# PROBLÈMES À RÉSOUDRE:
A. Quelle visée fondamentale le texte sur le crime contre l'espèce humaine attribue-t-il au clonage ?
B. Poursuivez le texte sur le crime contre l'espèce humaine après sa dernière phrase.

══ TEXTE DE LA PAGE

Le modèle est à l’évidence celui des crimes contre l’humanité. Le problème est qu’il n’y a ici aucune mesure entre la solennité de la condamnation, la gravité des peines et la nature des actes. Quoi de commun, en effet, entre un Etat qui extermine froidement une minorité et un individu qui fait un choix personnel relatif à la procréation ? Quoi de commun entre une personne qui veut éliminer, torturer ou déporter une autre en raison de son appartenance raciale, religieuse ou politique et une personne qui souhaite donner à son enfant le meilleur bagage pour son existence future ? Quoi de commun entre une technique dont la visée fondamentale est de donner la vie (le clonage) et des pratiques dont le but avoué est de donner la mort ? La réponse est simple : rien. La création du grandiloquent “ crime contre l’espèce humaine ” obéit des convictions idéologiques ou religieuses exacerbées, incompatibles avec la raison et la mesure exigées par le droit.

════
══ DONNÉES FOURNIES

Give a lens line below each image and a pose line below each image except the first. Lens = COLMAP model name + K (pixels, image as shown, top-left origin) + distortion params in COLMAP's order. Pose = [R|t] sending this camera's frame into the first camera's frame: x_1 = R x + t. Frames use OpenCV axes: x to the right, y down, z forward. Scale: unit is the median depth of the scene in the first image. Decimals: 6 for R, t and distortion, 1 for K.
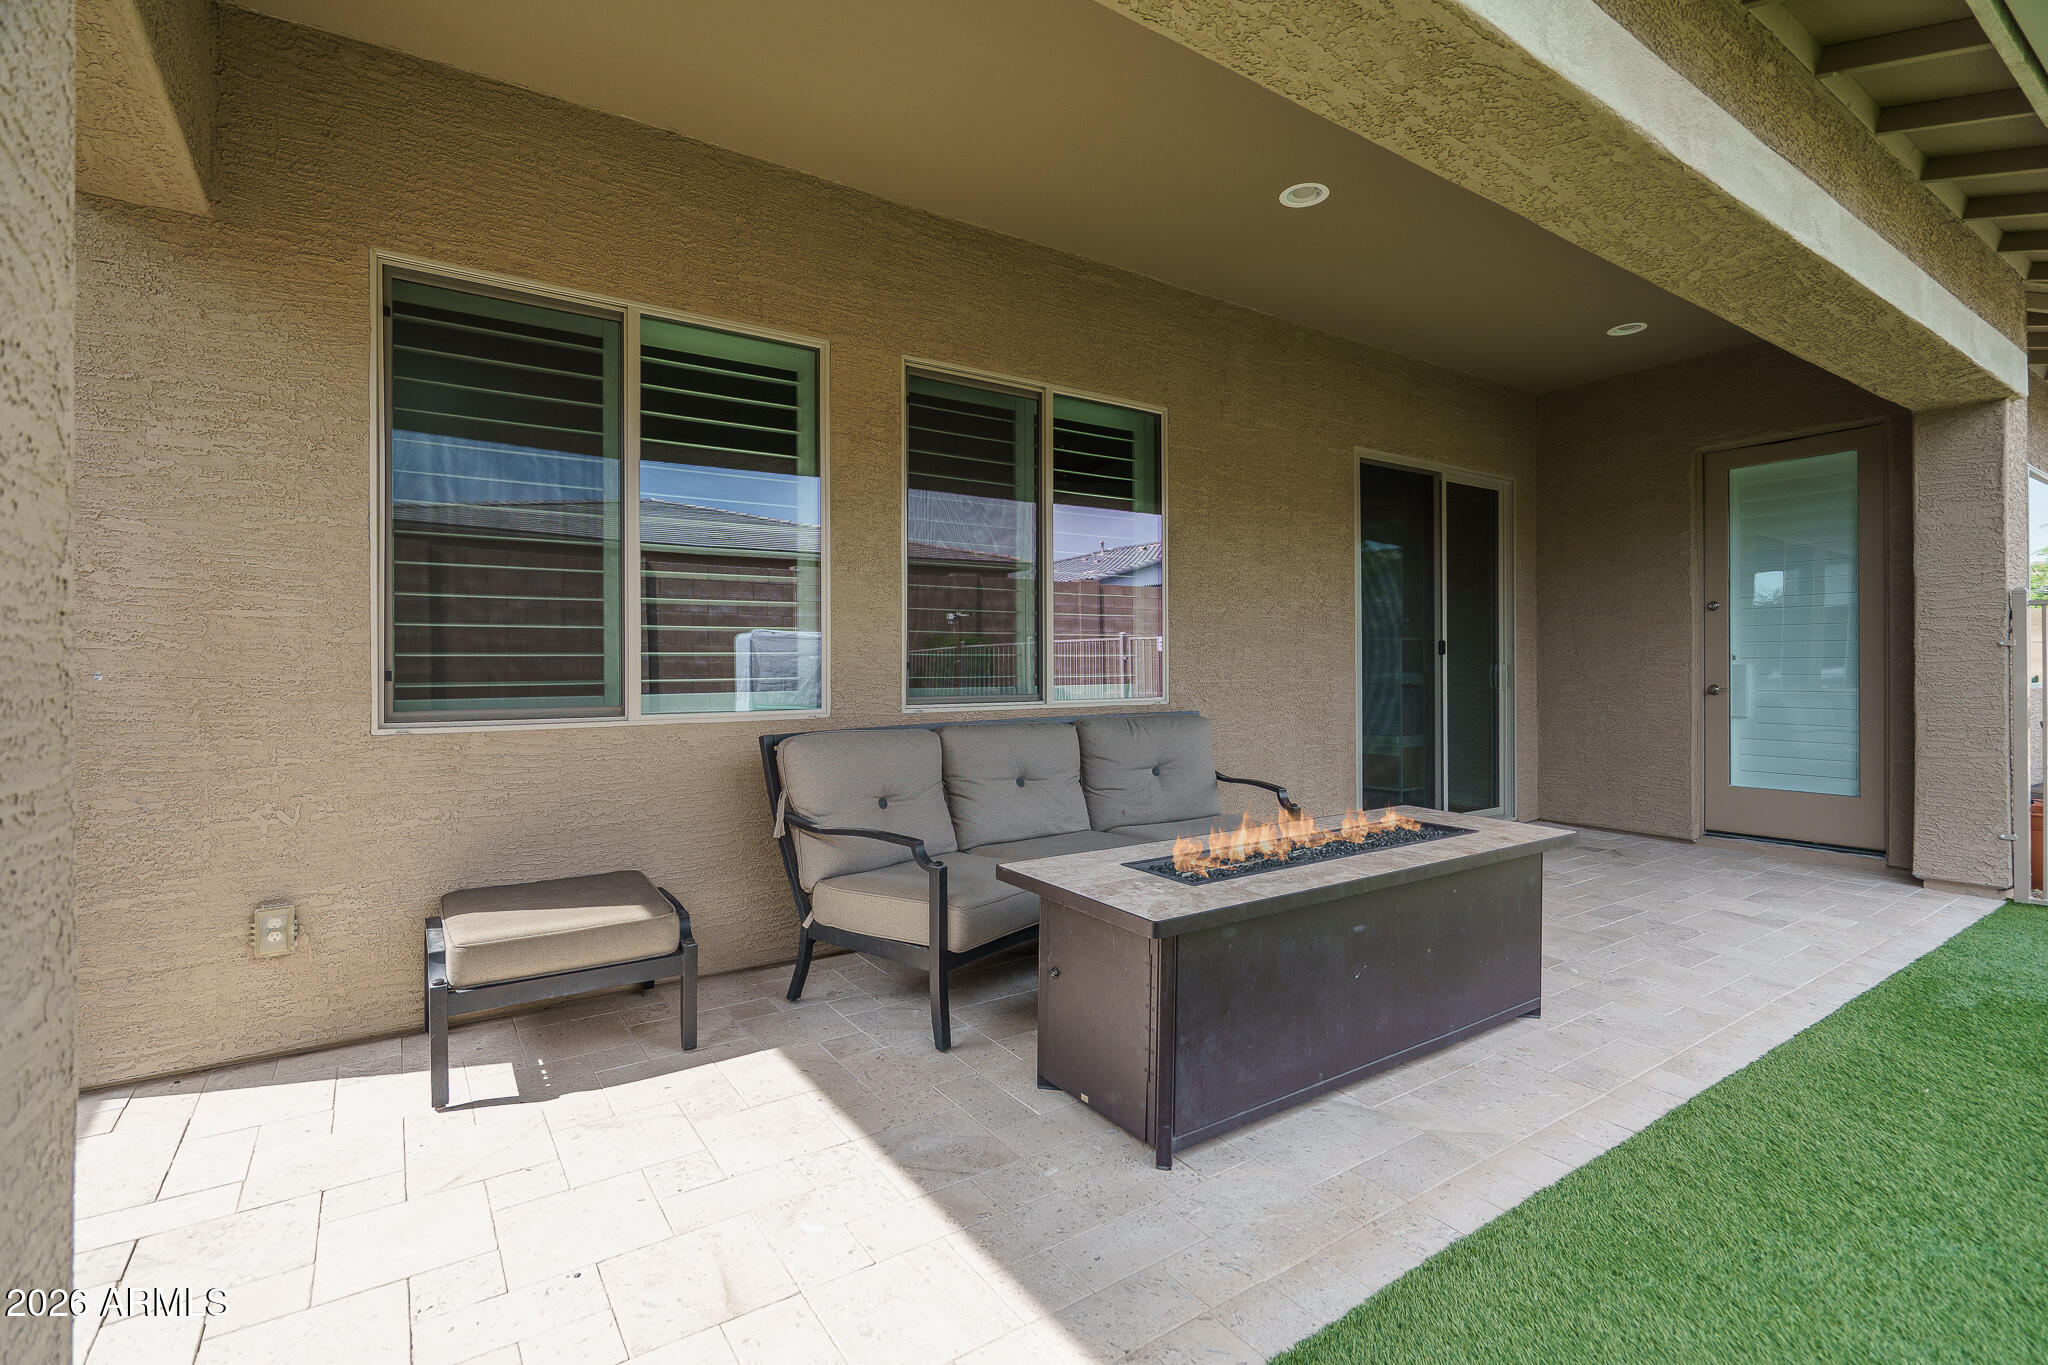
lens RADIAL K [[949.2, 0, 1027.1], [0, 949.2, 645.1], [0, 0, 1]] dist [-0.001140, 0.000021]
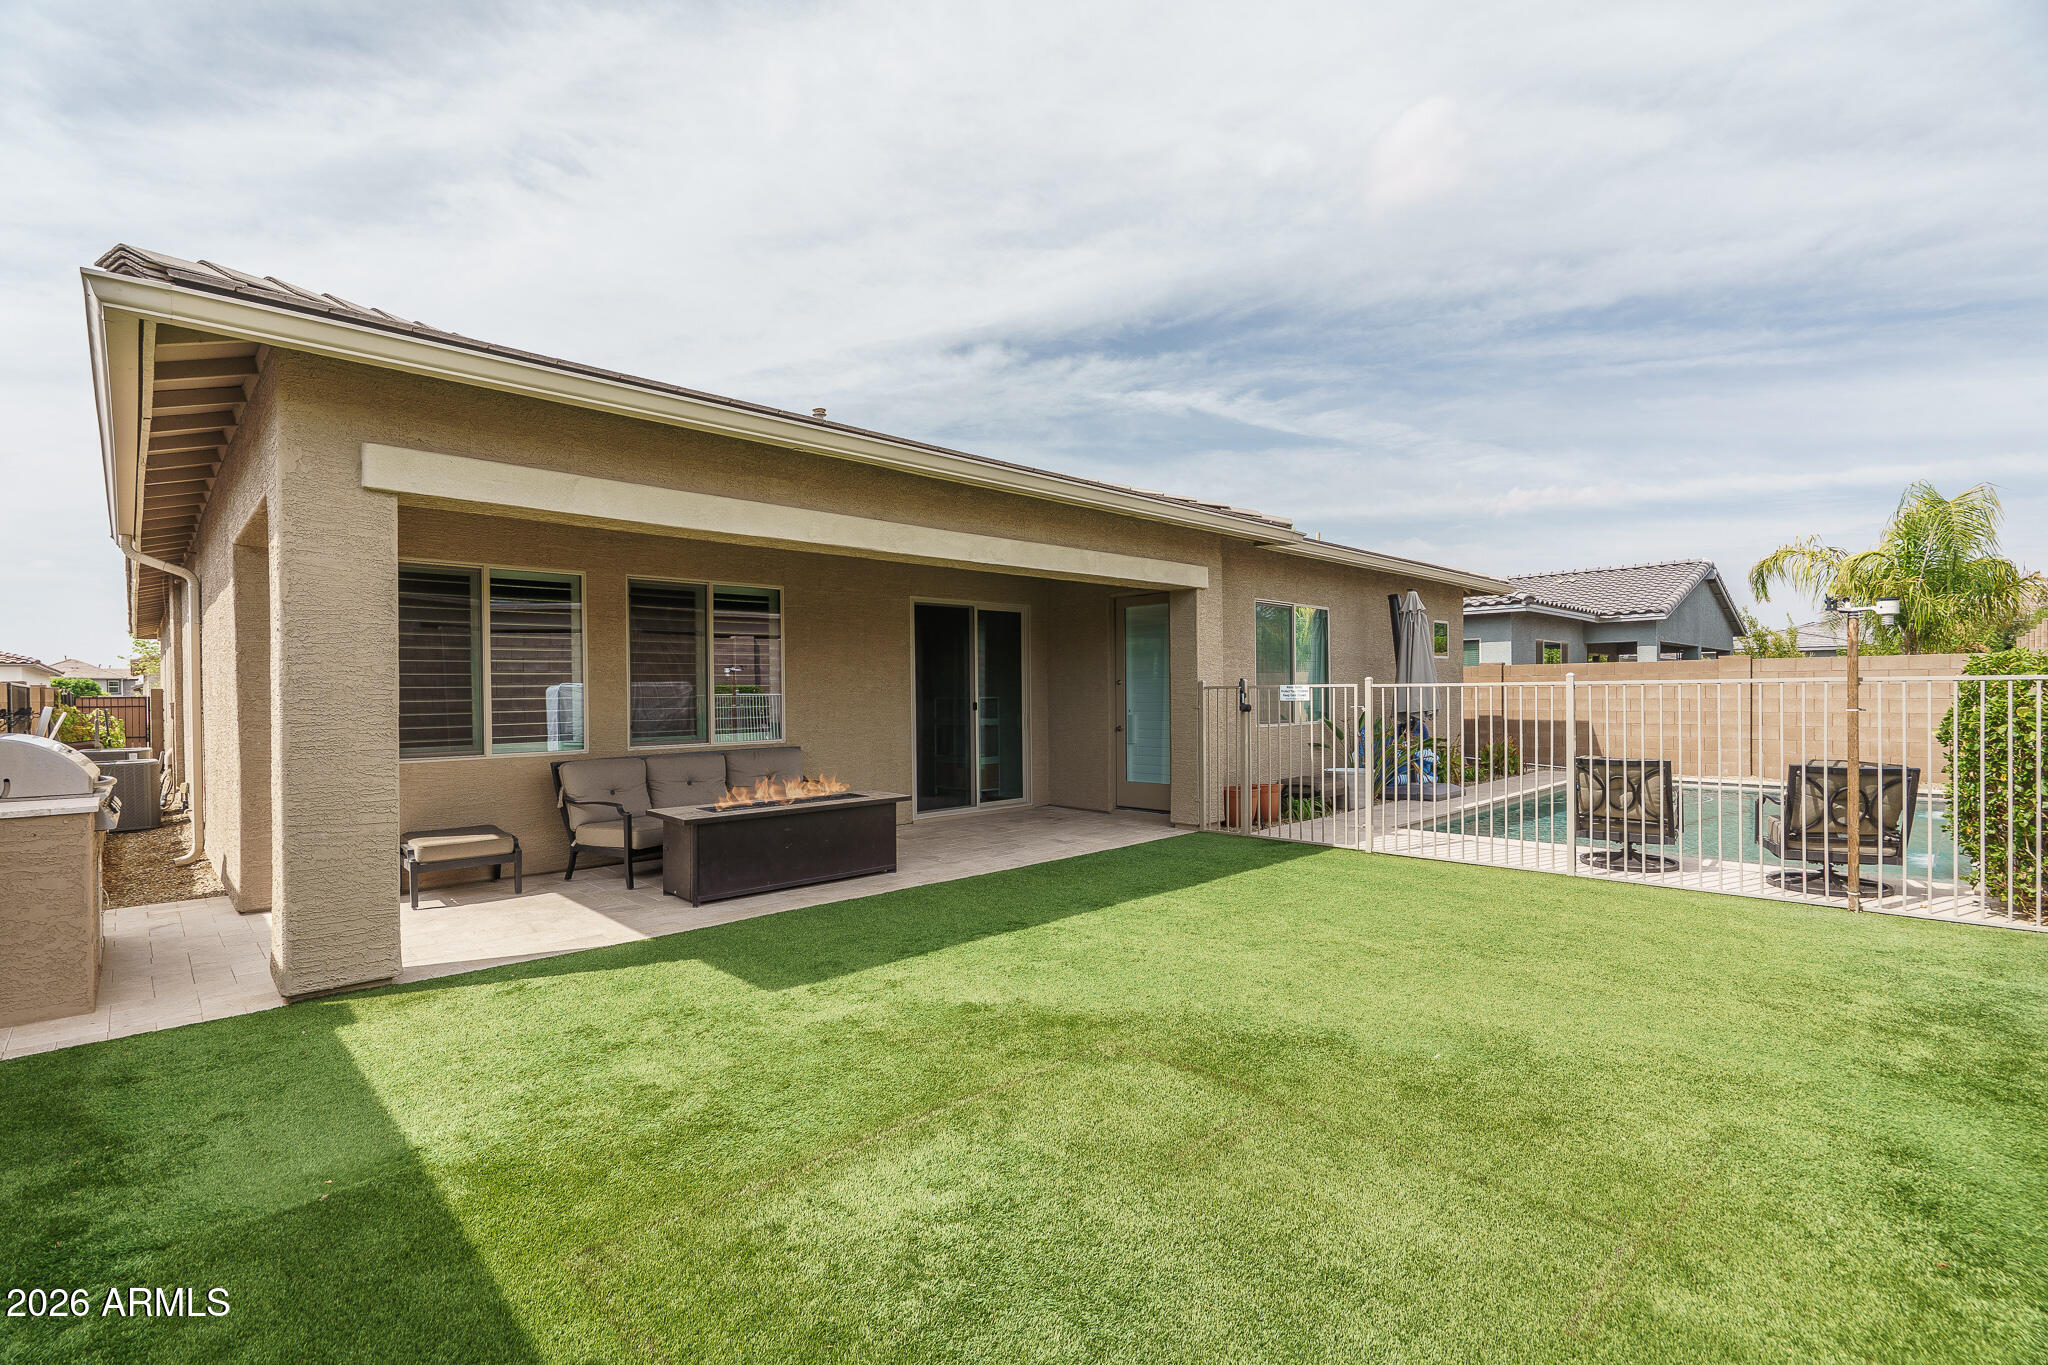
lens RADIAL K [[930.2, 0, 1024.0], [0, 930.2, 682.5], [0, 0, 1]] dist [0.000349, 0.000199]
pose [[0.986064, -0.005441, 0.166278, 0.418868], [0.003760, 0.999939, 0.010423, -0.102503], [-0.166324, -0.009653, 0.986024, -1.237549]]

════
══ DONNÉES FOURNIES

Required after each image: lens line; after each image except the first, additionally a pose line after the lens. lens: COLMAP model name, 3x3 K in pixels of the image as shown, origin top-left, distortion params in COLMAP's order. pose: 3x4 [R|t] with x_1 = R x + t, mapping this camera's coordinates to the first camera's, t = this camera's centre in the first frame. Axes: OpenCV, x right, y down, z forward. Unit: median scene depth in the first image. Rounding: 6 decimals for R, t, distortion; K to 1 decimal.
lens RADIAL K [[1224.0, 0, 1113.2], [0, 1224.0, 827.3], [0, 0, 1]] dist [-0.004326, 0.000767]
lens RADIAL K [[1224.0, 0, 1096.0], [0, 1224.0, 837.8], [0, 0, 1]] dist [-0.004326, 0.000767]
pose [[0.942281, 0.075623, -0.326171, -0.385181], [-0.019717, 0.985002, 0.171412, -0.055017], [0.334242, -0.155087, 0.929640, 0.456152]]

════

# RÉPONSES CI-DESSOUS:
A. Donner la vie.

B.
Qui plus est, un simple regard sur les pratiques actuelles de nos sociétés témoigne de l’absurdité du projet de loi bio-éthique. Ainsi, l’article 214-1 considère comme crime contre l’espèce humaine “ le fait de mettre en œuvre une pratique eugénique tendant à l'organisation de la sélection des personnes ”. Or, ces pratiques eugéniques telles que définies ici sont monnaie courante aujourd’hui.

Lorsqu’une future mère décide d’avorter parce que son embryon ou son fœtus est atteint d’une malformation grave, elle pratique une “ sélection des personnes ” avec l’encouragement du Planning familial. Lorsque les CECOS (Centres d’étude et de conservation des oeufs et du sperme humains) enquêtent sur les donneurs de gamètes, en choisissent certains et en excluent d’autres, répondent aux demandent des futurs parents sur la compatibilité entre le donneur et leur propre cadre de vie, ils pratiquent la “ sélection des personnes ”. Lorsque deux parents atteints d’une maladie génétique grave pratiquent un diagnostic pré-implantatoire (DPI) sur leurs embryons et choisissent l’embryon sain au détriment des autres, ils pratiquent une “ sélection des personnes ”.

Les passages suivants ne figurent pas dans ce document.